Problem to solve: Give the stretch of the material from the line containing "list *TODO EN" through the line containing "list Investigar sobre" as a JSON list of strings, with one string per line and blank lines left out.

start Supplied data

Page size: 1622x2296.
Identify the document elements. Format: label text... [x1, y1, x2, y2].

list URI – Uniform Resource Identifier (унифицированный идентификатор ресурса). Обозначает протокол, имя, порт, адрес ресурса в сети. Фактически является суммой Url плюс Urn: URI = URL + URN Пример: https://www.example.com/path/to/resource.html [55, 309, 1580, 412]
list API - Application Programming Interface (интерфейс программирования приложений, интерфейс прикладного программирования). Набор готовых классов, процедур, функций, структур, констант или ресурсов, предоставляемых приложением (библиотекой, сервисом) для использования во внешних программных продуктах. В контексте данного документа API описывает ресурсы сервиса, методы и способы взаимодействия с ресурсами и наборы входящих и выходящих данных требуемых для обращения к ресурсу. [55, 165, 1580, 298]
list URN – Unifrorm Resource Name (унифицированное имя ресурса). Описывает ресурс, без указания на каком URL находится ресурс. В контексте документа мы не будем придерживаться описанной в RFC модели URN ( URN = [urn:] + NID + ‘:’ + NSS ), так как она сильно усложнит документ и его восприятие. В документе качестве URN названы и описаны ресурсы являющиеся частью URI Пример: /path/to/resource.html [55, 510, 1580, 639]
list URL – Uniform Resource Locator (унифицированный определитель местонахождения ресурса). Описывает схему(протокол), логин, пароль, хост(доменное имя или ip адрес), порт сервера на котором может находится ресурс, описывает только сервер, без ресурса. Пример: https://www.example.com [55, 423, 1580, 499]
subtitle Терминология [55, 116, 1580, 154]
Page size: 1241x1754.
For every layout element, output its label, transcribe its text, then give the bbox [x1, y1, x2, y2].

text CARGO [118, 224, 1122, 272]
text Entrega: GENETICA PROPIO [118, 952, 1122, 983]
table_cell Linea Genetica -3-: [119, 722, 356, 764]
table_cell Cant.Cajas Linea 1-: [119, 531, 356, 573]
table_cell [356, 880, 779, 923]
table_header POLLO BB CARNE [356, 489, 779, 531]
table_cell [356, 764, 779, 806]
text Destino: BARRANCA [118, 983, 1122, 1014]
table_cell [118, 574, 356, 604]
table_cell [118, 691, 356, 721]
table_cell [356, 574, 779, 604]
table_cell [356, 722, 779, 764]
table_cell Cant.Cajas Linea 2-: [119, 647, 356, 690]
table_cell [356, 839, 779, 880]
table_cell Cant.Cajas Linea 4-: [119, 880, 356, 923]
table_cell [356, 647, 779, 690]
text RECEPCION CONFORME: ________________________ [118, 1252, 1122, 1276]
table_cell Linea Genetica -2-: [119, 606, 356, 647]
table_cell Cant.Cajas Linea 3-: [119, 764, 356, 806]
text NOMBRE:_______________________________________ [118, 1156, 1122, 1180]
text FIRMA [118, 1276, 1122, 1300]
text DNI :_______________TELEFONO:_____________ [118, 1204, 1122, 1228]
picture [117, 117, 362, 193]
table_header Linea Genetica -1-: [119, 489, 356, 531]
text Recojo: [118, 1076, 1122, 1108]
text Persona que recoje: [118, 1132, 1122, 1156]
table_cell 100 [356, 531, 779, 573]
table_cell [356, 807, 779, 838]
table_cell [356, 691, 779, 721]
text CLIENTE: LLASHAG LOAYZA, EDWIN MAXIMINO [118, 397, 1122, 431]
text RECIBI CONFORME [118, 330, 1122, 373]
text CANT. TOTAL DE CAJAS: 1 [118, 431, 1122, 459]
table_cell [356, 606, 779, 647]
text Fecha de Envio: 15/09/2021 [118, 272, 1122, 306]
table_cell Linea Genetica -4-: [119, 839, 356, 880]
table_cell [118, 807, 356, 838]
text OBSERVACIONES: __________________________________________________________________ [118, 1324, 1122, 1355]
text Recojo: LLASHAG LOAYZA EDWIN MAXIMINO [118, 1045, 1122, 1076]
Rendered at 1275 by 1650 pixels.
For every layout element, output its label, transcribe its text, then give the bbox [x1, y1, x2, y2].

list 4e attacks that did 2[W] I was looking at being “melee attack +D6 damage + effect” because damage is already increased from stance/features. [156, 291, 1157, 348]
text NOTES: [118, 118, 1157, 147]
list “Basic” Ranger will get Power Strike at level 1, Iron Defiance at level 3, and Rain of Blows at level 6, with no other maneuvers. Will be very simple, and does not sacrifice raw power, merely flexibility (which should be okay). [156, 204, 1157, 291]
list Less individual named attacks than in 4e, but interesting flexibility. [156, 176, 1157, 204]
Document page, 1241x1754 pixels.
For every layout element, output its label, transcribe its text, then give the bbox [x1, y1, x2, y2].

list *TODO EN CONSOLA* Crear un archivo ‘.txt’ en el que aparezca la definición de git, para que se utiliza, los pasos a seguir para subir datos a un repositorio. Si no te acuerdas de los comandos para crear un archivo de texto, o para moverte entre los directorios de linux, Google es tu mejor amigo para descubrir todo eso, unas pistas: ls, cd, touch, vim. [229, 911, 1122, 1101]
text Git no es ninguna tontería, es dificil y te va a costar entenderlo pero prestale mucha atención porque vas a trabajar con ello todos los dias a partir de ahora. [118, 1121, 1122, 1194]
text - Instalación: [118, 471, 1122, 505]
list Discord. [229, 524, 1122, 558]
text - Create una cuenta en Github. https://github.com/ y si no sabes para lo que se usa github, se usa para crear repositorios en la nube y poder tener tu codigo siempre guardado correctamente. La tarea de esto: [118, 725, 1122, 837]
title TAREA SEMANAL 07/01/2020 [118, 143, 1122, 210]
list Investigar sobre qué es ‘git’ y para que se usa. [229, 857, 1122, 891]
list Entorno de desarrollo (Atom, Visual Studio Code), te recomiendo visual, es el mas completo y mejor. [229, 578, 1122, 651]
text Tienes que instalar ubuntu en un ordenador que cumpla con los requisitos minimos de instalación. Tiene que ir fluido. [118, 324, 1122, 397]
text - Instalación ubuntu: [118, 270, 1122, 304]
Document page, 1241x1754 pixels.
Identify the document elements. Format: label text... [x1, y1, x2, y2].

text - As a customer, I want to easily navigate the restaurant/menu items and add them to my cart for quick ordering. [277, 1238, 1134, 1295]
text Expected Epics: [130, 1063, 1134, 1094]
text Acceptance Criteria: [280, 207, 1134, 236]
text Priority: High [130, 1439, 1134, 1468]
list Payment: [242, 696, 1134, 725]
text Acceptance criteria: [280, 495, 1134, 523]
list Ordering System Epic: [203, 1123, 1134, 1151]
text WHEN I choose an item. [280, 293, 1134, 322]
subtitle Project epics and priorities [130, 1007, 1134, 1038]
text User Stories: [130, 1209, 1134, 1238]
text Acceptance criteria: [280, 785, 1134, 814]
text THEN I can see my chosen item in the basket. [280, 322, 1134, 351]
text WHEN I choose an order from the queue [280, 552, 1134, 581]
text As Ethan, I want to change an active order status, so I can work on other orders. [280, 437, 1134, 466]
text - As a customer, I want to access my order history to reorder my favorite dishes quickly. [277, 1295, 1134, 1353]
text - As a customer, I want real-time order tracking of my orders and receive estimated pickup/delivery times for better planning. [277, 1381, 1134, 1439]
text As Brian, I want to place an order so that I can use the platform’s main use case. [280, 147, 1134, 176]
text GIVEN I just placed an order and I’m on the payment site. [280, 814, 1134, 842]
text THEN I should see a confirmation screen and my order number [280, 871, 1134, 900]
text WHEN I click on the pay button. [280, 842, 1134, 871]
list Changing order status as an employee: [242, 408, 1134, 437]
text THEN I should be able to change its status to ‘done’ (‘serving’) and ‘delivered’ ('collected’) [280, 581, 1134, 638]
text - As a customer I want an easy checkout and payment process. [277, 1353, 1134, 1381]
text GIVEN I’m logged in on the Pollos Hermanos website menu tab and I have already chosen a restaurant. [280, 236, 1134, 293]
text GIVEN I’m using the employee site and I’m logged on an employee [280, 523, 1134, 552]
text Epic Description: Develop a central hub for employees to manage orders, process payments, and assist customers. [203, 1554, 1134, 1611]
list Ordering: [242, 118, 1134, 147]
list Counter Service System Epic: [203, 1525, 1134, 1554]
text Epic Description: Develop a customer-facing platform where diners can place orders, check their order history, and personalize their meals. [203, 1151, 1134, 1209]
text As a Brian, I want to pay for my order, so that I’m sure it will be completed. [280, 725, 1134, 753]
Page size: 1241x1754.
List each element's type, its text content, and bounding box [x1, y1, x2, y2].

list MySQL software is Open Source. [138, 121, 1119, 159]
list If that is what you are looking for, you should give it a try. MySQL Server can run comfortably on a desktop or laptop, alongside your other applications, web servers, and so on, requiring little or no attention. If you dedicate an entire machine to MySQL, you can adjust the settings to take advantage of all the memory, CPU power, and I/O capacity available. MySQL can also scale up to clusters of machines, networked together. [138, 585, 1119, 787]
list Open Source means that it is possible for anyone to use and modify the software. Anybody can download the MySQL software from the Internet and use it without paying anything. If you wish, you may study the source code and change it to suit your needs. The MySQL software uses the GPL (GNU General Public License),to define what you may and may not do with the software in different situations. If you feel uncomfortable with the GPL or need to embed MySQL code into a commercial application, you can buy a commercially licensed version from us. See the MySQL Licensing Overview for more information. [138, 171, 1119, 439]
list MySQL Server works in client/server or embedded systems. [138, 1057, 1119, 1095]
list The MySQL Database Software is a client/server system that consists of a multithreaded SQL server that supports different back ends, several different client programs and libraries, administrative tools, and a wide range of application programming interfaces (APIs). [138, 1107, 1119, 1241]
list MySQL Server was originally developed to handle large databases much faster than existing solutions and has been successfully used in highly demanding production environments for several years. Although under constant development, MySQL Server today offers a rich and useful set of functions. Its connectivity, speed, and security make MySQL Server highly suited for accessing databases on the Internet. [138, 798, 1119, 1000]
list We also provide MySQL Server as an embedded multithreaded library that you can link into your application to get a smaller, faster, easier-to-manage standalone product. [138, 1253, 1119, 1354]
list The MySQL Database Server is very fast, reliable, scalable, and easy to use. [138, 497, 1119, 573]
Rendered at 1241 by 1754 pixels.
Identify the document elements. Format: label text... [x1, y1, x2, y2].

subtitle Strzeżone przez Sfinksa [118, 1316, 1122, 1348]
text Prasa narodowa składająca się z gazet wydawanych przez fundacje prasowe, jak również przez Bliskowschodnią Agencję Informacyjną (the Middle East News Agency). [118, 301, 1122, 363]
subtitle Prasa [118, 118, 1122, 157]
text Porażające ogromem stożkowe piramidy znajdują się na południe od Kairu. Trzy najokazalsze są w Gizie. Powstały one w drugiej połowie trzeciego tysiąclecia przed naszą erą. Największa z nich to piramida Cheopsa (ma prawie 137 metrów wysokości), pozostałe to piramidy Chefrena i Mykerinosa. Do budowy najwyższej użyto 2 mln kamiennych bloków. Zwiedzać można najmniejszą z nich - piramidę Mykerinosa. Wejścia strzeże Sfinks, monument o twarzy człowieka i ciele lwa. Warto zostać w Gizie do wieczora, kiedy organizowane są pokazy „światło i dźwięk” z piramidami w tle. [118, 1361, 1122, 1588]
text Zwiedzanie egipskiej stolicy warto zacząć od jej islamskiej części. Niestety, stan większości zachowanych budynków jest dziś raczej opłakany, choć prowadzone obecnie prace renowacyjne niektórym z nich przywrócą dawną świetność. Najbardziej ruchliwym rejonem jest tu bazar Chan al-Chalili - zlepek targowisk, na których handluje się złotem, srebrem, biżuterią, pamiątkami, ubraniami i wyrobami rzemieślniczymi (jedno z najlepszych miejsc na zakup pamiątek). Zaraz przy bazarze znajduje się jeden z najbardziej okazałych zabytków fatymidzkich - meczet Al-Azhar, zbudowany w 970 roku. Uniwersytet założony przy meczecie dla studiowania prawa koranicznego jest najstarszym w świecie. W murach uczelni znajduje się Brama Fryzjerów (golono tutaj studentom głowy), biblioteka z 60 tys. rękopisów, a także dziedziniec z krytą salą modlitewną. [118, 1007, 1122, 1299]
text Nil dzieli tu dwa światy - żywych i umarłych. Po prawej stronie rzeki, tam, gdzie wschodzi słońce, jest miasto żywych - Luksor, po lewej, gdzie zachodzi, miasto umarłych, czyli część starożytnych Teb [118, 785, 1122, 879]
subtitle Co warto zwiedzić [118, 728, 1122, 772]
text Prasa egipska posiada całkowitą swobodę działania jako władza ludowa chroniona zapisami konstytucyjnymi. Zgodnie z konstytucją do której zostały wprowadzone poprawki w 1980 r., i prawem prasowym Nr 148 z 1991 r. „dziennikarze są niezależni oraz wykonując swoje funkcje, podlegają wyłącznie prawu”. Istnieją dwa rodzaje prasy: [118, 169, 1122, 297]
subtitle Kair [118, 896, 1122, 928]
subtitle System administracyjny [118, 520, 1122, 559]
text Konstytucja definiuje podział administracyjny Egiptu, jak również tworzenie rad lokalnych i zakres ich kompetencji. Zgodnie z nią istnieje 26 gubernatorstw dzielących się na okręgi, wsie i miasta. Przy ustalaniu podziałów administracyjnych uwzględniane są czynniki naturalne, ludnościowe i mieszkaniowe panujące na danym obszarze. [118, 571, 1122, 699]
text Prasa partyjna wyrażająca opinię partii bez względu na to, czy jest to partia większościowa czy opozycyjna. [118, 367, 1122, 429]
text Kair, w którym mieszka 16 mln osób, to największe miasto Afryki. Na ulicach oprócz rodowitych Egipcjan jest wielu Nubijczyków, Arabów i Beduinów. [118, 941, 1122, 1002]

end Supplied data

Result for this exercise:
[
  "list *TODO EN CONSOLA* Crear un archivo ‘.txt’ en el que aparezca la definición de git, para que se utiliza, los pasos a seguir para subir datos a un repositorio. Si no te acuerdas de los comandos para crear un archivo de texto, o para moverte entre los directorios de linux, Google es tu mejor amigo para descubrir todo eso, unas pistas: ls, cd, touch, vim. [229, 911, 1122, 1101]",
  "text Git no es ninguna tontería, es dificil y te va a costar entenderlo pero prestale mucha atención porque vas a trabajar con ello todos los dias a partir de ahora. [118, 1121, 1122, 1194]",
  "text - Instalación: [118, 471, 1122, 505]",
  "list Discord. [229, 524, 1122, 558]",
  "text - Create una cuenta en Github. https://github.com/ y si no sabes para lo que se usa github, se usa para crear repositorios en la nube y poder tener tu codigo siempre guardado correctamente. La tarea de esto: [118, 725, 1122, 837]",
  "title TAREA SEMANAL 07/01/2020 [118, 143, 1122, 210]",
  "list Investigar sobre qué es ‘git’ y para que se usa. [229, 857, 1122, 891]"
]